(The story was first published in the Library for the Read...)
The story was first published in the Library for the Reading magazine in 1840. Kukolnik was the first in Russian literature to introduce a new genre - a historical novel.
Nestor Vasilievich Kukolnik was a Russian playwright and prose writer. Today, he is best remembered for having contributed to the libretto of the first Russian opera, A Life for the Tsar by Mikhail Glinka. Glinka also set many of his lyrics to music.
Background
Nestor Vasilevich Kukolnik was born on September 8, 1809 in the city of Saint Petersburg in the family of a professor lecturing at the Saint Petersburg Teacher's College. His father, Bazyli Wojciech Kukolnik belonged to the ethnic group of Rusyns (Ruthenians) and came from an old noble family. Graduate of Vienna University, he lectured at Poland. In 1804, Bazyli Wojciech Kukolnik was invited to teach in Russia along with professors Ivan Orlay (Orlay János) and Mikhail Balugjanskij. Among his pupils were Grand Duke Constantine Pavlovich of Russia and Grand Duke Nikolai Pavlovich of Russia, the future emperor Nikolai I of Russia; Czar Alexander I of Russia granted Vasily Kukolnik an estate in the Vilno Oblast and was Nestor Kukolnik's godfather at his baptism.
Education
In 1821, Nestor entered the Nizhyn Gymnasium of Higher Sciences named after Prince Bezborodko and graduated in 1829. He left the gymnasium without a certificate as one of the main defendants of the "case of free-thinking", initiated shortly after the December events of 1825. In the course of this case, students were accused of reading free-thinking books. In the gymnasium, for the first time, he made his first steps in literature, but his first literary experiments were not preserved since they were seized during the investigation of the "free-thinking case."

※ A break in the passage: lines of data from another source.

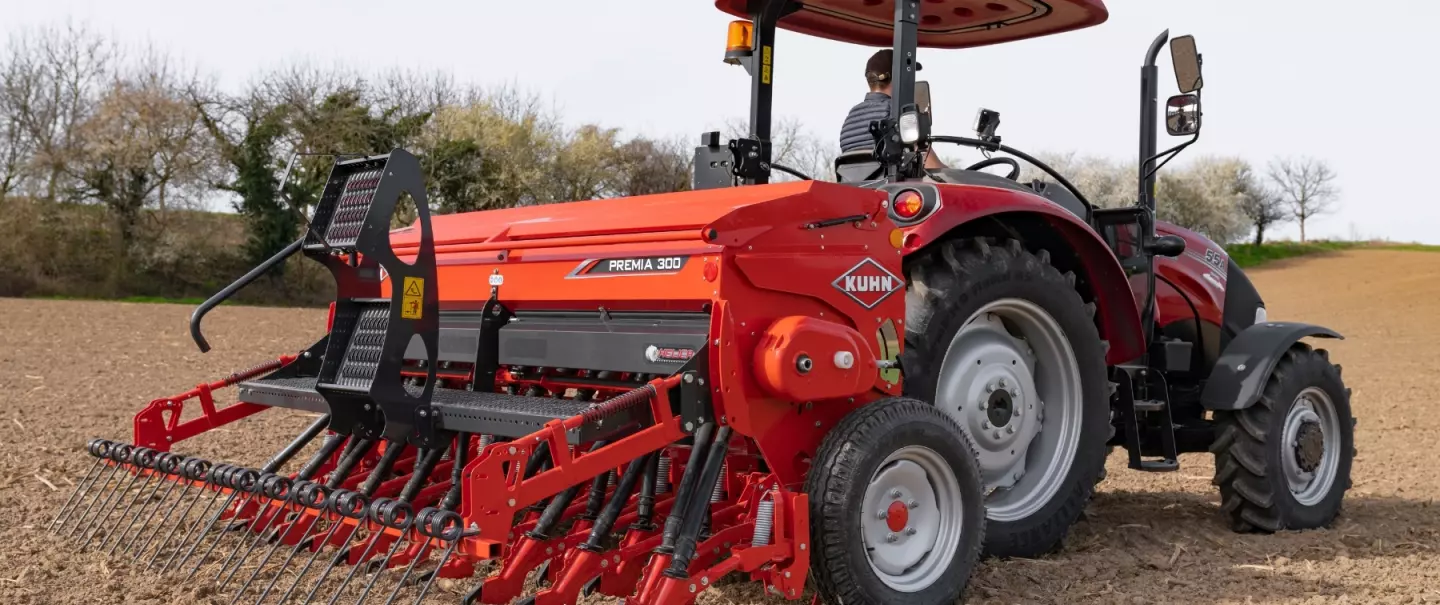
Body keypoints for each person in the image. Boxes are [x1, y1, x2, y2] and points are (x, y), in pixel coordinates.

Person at [839, 48, 947, 170]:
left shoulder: (850, 119)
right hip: (892, 188)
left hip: (855, 188)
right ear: (898, 77)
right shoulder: (900, 114)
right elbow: (933, 167)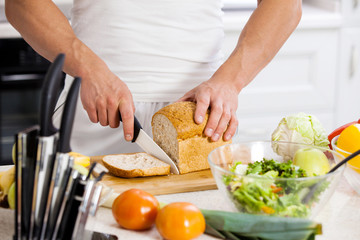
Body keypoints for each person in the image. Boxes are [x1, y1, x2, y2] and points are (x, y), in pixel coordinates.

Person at [5, 0, 302, 156]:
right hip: (94, 114)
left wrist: (229, 81)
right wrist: (88, 68)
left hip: (198, 122)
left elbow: (286, 4)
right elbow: (21, 2)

After graduating from Nizhyn Gymnasium in 1829, he gave lessons at Vilna (present-day Vilnius, Lithuania) Gymnasium, and in 1831 moved with his brother Platon Kukolnik to Saint Petersburg, where he served at the Ministry of Finance.
Career
In 1833 Kukolnik’s first play "Tortini" was published by Faddei Bulgarin, soon followed by fantasy drama "Torcuato Tasso", which resulted in his reputation as a legendary playwright in the capital. The turning point in his literary career came in 1834, after demonstration of patriotic drama "Ruka Vsevishnego Otechestvo Spasla" (The God’s Hand Saved The Motherland), applauded by the Russian Emperor Nicolas I at the play’s premiere. Inspired by this success, the writer produces historical play "Prince Mikhail Vasilievich Skopin-Shuysky".
In 1836 he founded The Gazette of Fine Arts (Khudozhestvennaia gazeta) which was published in Saint Petersburg until 1842 and wrote more than two hundred articles on art.
In 1857 Nestor Kukolnik resigned and settled in Taganrog. There he continued his literaty activity, but the public work played the key role of his life in that period. Nestor Vasilievich did a lot of work for education of Taganrog's society. It had an influence on the destiny of the city, making it into the centre of education in the South of Russia.
Kukolnik died unexpectedly in Taganrog on December 8, 1868, when he and his wife were getting ready to go to the theatre. The writer was buried in Taganrog in his own estate.
Achievements
Nestor Kukolnik was the first to prove the need of university education in the Don Voisko Province and on Azov Sea. His offer to open a university in Taganrog was not successful, but later it proved to be an important foundation for opening the Novorossiya University in Odessa (1865). Kukolnik also proved necessity of local newspapers. It was one of the reasons to open newspaper-publishing houses not only in Taganrog, but also in Odessa and Rostov on Don.
Since 1865 Nestor Kukolnik led the workgroup that proved necessity of a railroad line from Kharkov to Taganrog. This work was a success and the Tsar Alexander II of Russia approved the project in 1868. He also was the first to raise the issue of environmental protection of the Gulf of Taganrog. But the related project encountered strong resistance from regional leadership and was not realized. Nestor Vasilievich assisted in opening the county court in Taganrog, open soon after his death in 1869.
In 2008 within the framework of the writer's 200th birth anniversary, one of the streets in Taganrog was named after Kukolnik.